Sunday, January 12, 2020

日本書紀と現代 成立千三百年の教訓 - 中日新聞

 日本最古の歴史書の一つ「日本書紀」が七二〇(養老四)年に成立して千三百年。各地で特別展などが開かれ、貴重な史料を実見できるこの機会に、史実を記録し、伝えることの重みを考えたい。

 日本書紀は漢文体で記述され、三十巻からなる。巻一〜二は、日本の誕生神話を伝える「神代(かみよ)」の巻。巻三から巻三十は、神武天皇から持統天皇まで歴代天皇の事跡や歴史上の出来事などを記す。

 その成り立ちや記述の内容などについては多くの議論があるが、今に伝わる「正史」としては最も古い。原本は失われたが、さまざまな写本が残されており国宝や重要文化財にもなっている。

 東京・上野の東京国立博物館で十五日から開催の「日本書紀成立1300年特別展 出雲と大和」は、天理大付属天理図書館蔵の国宝「乾元本」を二月九日まで展示。名古屋市の熱田神宮も、二十八日まで開く新春特別展「日本書紀の世界」に、所蔵する重文の「熱田本」を出展している。

 日本書紀の編纂(へんさん)は、約四十年もかかったとされる大事業だった。それを読み継ぎ、書き写した人も多くいたことから分かるように、この国の先人は国の出来事を記録して後世に伝える重みをよく理解していた、といえよう。都合の悪い文書を都合よく処分して恥じない現代の政治家や官僚は、大切な教訓とするべきではないか。

 ただしその一方で日本書紀は、政治が歴史に対して口をはさむことの危うさも今に伝えている。

 もともと天皇の命で編まれただけに、その目的は当時の王朝の正統性や権威を示すことにあった。いわば歴史上の「勝ち組」の主張に沿った筋書きが描かれているのだ。このため、年代など記述に矛盾や不合理があることは、すでに江戸時代から指摘されていた。

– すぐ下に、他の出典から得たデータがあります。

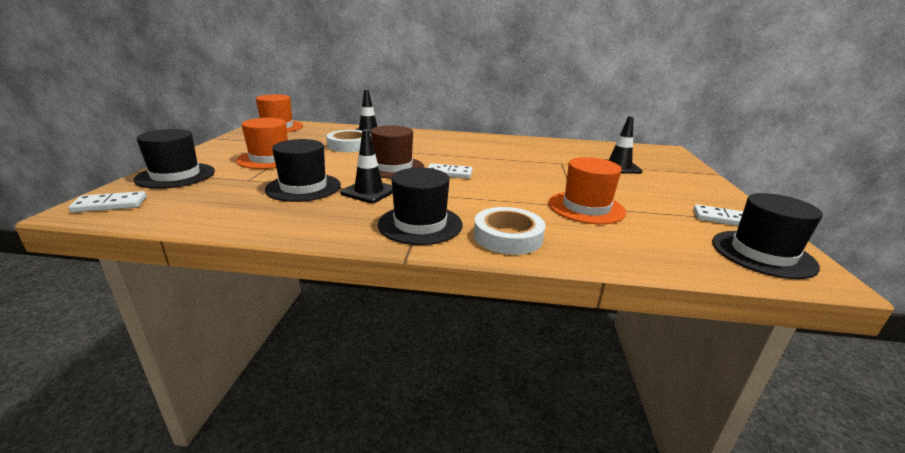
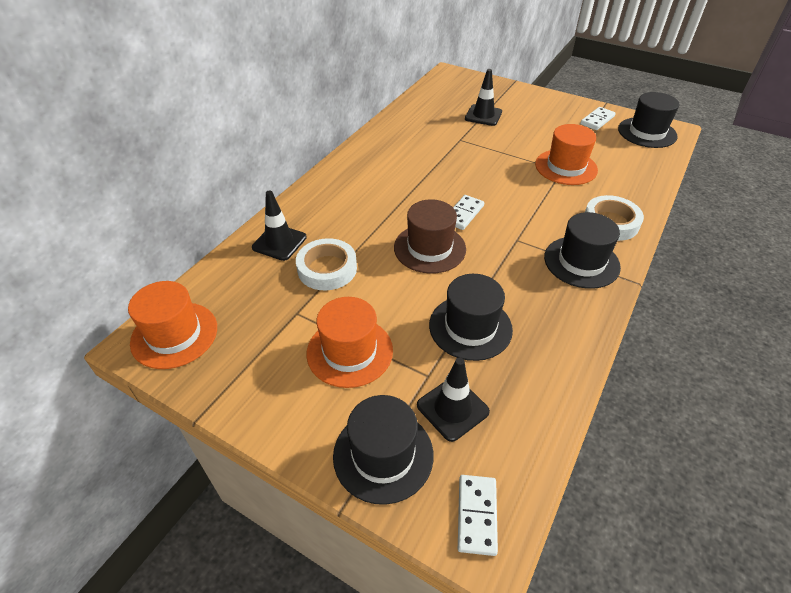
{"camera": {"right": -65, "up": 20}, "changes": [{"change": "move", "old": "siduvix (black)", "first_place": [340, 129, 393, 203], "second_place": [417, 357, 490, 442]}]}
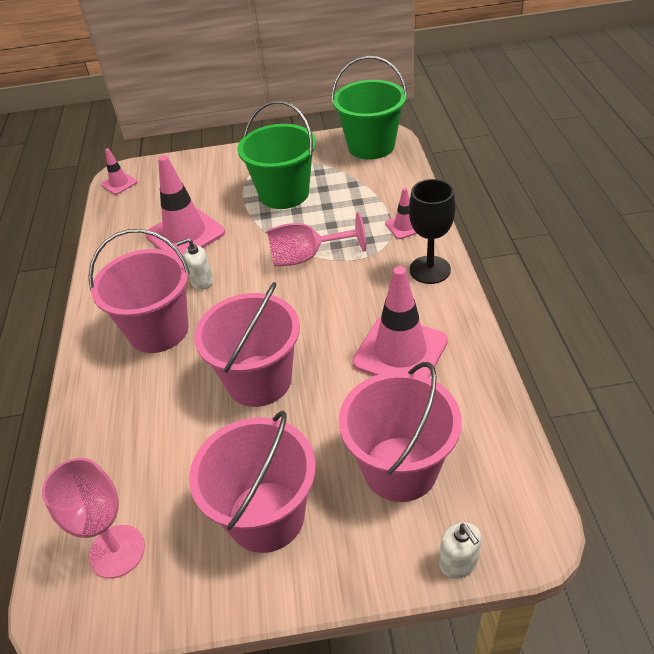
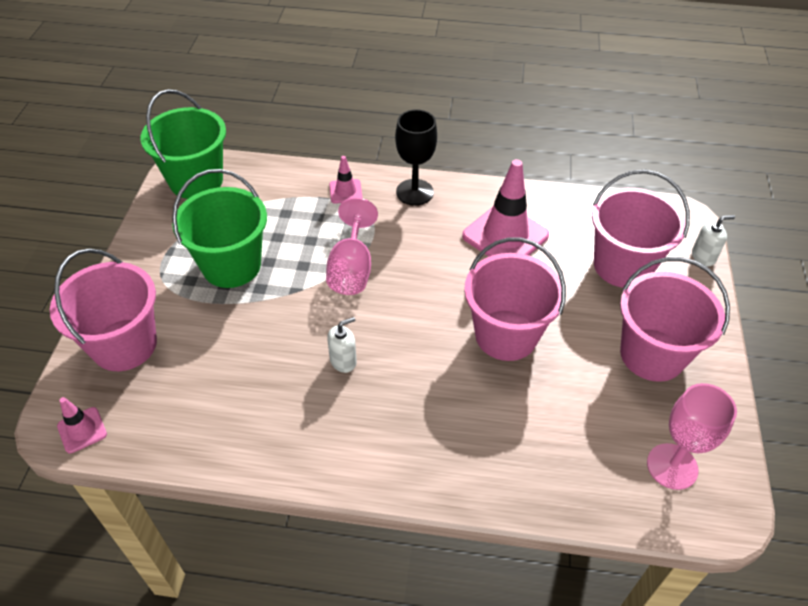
{"camera": {"right": -80, "up": 5}, "changes": [{"change": "move", "old": "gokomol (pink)", "first_place": [88, 229, 190, 353], "second_place": [50, 248, 157, 371]}, {"change": "delete", "old": "siduvix (pink)", "first_place": [145, 155, 225, 257]}, {"change": "rotate", "old": "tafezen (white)", "first_place": [176, 238, 213, 290], "second_place": [327, 317, 357, 373], "degrees": -120}]}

 だが明治以降は天皇制の正しさの論拠とされ、「古事記」とともに批判の許されない<神典>となる。昭和に入り、思想や言論への統制が強まると、客観的な史実の記録ではないと説く歴史学者の津田左右吉が出版法違反で有罪にされるという出来事が起きた。「津田左右吉事件」だ。

 上古の歴史を伝えつつ、学者さえ弾圧される圧政国家となった近代をも映し出す書物なのだ。それが再び神典とされるような時代を防ぐためにも、現代の研究者には記述のうち史実ではない部分を巡る実証的な研究をさらに進めてほしいし、こうした問題をはらむ書である点も広く伝えてほしい。